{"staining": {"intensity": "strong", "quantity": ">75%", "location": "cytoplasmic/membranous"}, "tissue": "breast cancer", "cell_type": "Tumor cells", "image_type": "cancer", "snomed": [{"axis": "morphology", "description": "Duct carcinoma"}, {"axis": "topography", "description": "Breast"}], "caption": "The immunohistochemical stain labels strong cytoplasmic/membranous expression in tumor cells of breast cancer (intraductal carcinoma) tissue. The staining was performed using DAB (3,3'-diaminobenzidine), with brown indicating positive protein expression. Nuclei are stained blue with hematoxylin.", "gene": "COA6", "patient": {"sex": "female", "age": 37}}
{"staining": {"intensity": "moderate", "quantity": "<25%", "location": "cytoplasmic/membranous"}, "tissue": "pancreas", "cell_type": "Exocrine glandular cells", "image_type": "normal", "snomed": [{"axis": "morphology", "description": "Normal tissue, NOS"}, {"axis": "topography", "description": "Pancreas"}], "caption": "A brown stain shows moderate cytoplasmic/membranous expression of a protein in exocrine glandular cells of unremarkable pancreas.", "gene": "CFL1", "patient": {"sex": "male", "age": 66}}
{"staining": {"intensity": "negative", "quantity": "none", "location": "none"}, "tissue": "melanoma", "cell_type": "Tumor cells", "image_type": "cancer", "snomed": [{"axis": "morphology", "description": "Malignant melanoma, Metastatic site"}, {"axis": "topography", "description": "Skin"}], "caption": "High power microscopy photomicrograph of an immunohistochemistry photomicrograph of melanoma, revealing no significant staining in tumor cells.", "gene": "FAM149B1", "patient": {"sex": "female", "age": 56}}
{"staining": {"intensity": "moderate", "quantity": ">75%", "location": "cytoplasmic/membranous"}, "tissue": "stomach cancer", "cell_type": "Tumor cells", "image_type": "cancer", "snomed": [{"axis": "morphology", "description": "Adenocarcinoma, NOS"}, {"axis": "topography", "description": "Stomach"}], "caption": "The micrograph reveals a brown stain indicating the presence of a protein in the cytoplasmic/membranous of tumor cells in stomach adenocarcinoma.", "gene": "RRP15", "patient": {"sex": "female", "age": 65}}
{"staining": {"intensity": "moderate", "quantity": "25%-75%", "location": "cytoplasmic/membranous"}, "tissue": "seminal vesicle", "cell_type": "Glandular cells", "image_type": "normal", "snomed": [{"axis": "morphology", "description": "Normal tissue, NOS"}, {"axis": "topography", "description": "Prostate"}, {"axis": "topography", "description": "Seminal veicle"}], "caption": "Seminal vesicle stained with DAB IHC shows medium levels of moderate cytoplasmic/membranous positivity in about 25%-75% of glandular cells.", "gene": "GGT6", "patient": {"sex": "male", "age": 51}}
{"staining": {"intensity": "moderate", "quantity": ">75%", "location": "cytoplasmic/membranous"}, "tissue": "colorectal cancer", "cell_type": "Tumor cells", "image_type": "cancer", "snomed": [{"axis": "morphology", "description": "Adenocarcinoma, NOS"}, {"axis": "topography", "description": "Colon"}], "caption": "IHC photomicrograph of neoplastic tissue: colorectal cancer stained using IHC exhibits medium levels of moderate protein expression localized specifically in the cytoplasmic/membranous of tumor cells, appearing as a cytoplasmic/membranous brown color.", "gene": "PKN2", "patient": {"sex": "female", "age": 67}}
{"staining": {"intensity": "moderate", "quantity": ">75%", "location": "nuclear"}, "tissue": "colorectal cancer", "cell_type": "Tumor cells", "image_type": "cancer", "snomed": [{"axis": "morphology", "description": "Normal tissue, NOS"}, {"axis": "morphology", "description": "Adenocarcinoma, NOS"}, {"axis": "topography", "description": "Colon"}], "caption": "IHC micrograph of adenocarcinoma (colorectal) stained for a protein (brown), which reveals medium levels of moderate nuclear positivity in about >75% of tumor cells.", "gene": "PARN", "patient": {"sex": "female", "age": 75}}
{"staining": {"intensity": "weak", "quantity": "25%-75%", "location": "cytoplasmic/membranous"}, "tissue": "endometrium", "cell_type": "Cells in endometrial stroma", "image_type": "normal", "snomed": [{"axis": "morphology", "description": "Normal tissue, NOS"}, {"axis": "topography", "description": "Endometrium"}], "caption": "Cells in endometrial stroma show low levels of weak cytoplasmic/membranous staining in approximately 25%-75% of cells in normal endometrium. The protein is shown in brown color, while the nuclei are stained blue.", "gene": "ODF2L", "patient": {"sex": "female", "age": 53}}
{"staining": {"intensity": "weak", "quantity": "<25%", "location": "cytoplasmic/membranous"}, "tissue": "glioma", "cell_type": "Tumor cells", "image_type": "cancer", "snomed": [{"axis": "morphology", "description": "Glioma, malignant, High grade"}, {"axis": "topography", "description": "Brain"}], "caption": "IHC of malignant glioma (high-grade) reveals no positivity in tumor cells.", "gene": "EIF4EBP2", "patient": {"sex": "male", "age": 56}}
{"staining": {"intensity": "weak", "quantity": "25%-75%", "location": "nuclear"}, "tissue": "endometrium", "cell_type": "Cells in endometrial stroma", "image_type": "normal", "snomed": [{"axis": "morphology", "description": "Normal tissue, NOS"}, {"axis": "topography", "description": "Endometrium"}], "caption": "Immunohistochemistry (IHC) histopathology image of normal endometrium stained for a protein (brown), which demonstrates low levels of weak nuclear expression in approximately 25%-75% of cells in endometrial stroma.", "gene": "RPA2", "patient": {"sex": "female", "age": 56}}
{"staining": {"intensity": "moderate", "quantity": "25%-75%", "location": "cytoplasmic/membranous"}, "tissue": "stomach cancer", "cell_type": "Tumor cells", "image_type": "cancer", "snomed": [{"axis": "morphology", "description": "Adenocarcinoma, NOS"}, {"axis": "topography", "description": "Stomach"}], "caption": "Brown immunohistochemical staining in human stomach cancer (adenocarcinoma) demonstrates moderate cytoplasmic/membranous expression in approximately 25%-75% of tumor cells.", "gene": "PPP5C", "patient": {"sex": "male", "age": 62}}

▶ What you have to do
Each entry needs to be copied out exactly as written.

▶ Response
{"staining": {"intensity": "strong", "quantity": ">75%", "location": "cytoplasmic/membranous"}, "tissue": "breast cancer", "cell_type": "Tumor cells", "image_type": "cancer", "snomed": [{"axis": "morphology", "description": "Duct carcinoma"}, {"axis": "topography", "description": "Breast"}], "caption": "The immunohistochemical stain labels strong cytoplasmic/membranous expression in tumor cells of breast cancer (intraductal carcinoma) tissue. The staining was performed using DAB (3,3'-diaminobenzidine), with brown indicating positive protein expression. Nuclei are stained blue with hematoxylin.", "gene": "COA6", "patient": {"sex": "female", "age": 37}}
{"staining": {"intensity": "moderate", "quantity": "<25%", "location": "cytoplasmic/membranous"}, "tissue": "pancreas", "cell_type": "Exocrine glandular cells", "image_type": "normal", "snomed": [{"axis": "morphology", "description": "Normal tissue, NOS"}, {"axis": "topography", "description": "Pancreas"}], "caption": "A brown stain shows moderate cytoplasmic/membranous expression of a protein in exocrine glandular cells of unremarkable pancreas.", "gene": "CFL1", "patient": {"sex": "male", "age": 66}}
{"staining": {"intensity": "negative", "quantity": "none", "location": "none"}, "tissue": "melanoma", "cell_type": "Tumor cells", "image_type": "cancer", "snomed": [{"axis": "morphology", "description": "Malignant melanoma, Metastatic site"}, {"axis": "topography", "description": "Skin"}], "caption": "High power microscopy photomicrograph of an immunohistochemistry photomicrograph of melanoma, revealing no significant staining in tumor cells.", "gene": "FAM149B1", "patient": {"sex": "female", "age": 56}}
{"staining": {"intensity": "moderate", "quantity": ">75%", "location": "cytoplasmic/membranous"}, "tissue": "stomach cancer", "cell_type": "Tumor cells", "image_type": "cancer", "snomed": [{"axis": "morphology", "description": "Adenocarcinoma, NOS"}, {"axis": "topography", "description": "Stomach"}], "caption": "The micrograph reveals a brown stain indicating the presence of a protein in the cytoplasmic/membranous of tumor cells in stomach adenocarcinoma.", "gene": "RRP15", "patient": {"sex": "female", "age": 65}}
{"staining": {"intensity": "moderate", "quantity": "25%-75%", "location": "cytoplasmic/membranous"}, "tissue": "seminal vesicle", "cell_type": "Glandular cells", "image_type": "normal", "snomed": [{"axis": "morphology", "description": "Normal tissue, NOS"}, {"axis": "topography", "description": "Prostate"}, {"axis": "topography", "description": "Seminal veicle"}], "caption": "Seminal vesicle stained with DAB IHC shows medium levels of moderate cytoplasmic/membranous positivity in about 25%-75% of glandular cells.", "gene": "GGT6", "patient": {"sex": "male", "age": 51}}
{"staining": {"intensity": "moderate", "quantity": ">75%", "location": "cytoplasmic/membranous"}, "tissue": "colorectal cancer", "cell_type": "Tumor cells", "image_type": "cancer", "snomed": [{"axis": "morphology", "description": "Adenocarcinoma, NOS"}, {"axis": "topography", "description": "Colon"}], "caption": "IHC photomicrograph of neoplastic tissue: colorectal cancer stained using IHC exhibits medium levels of moderate protein expression localized specifically in the cytoplasmic/membranous of tumor cells, appearing as a cytoplasmic/membranous brown color.", "gene": "PKN2", "patient": {"sex": "female", "age": 67}}
{"staining": {"intensity": "moderate", "quantity": ">75%", "location": "nuclear"}, "tissue": "colorectal cancer", "cell_type": "Tumor cells", "image_type": "cancer", "snomed": [{"axis": "morphology", "description": "Normal tissue, NOS"}, {"axis": "morphology", "description": "Adenocarcinoma, NOS"}, {"axis": "topography", "description": "Colon"}], "caption": "IHC micrograph of adenocarcinoma (colorectal) stained for a protein (brown), which reveals medium levels of moderate nuclear positivity in about >75% of tumor cells.", "gene": "PARN", "patient": {"sex": "female", "age": 75}}
{"staining": {"intensity": "weak", "quantity": "25%-75%", "location": "cytoplasmic/membranous"}, "tissue": "endometrium", "cell_type": "Cells in endometrial stroma", "image_type": "normal", "snomed": [{"axis": "morphology", "description": "Normal tissue, NOS"}, {"axis": "topography", "description": "Endometrium"}], "caption": "Cells in endometrial stroma show low levels of weak cytoplasmic/membranous staining in approximately 25%-75% of cells in normal endometrium. The protein is shown in brown color, while the nuclei are stained blue.", "gene": "ODF2L", "patient": {"sex": "female", "age": 53}}
{"staining": {"intensity": "weak", "quantity": "<25%", "location": "cytoplasmic/membranous"}, "tissue": "glioma", "cell_type": "Tumor cells", "image_type": "cancer", "snomed": [{"axis": "morphology", "description": "Glioma, malignant, High grade"}, {"axis": "topography", "description": "Brain"}], "caption": "IHC of malignant glioma (high-grade) reveals no positivity in tumor cells.", "gene": "EIF4EBP2", "patient": {"sex": "male", "age": 56}}
{"staining": {"intensity": "weak", "quantity": "25%-75%", "location": "nuclear"}, "tissue": "endometrium", "cell_type": "Cells in endometrial stroma", "image_type": "normal", "snomed": [{"axis": "morphology", "description": "Normal tissue, NOS"}, {"axis": "topography", "description": "Endometrium"}], "caption": "Immunohistochemistry (IHC) histopathology image of normal endometrium stained for a protein (brown), which demonstrates low levels of weak nuclear expression in approximately 25%-75% of cells in endometrial stroma.", "gene": "RPA2", "patient": {"sex": "female", "age": 56}}
{"staining": {"intensity": "moderate", "quantity": "25%-75%", "location": "cytoplasmic/membranous"}, "tissue": "stomach cancer", "cell_type": "Tumor cells", "image_type": "cancer", "snomed": [{"axis": "morphology", "description": "Adenocarcinoma, NOS"}, {"axis": "topography", "description": "Stomach"}], "caption": "Brown immunohistochemical staining in human stomach cancer (adenocarcinoma) demonstrates moderate cytoplasmic/membranous expression in approximately 25%-75% of tumor cells.", "gene": "PPP5C", "patient": {"sex": "male", "age": 62}}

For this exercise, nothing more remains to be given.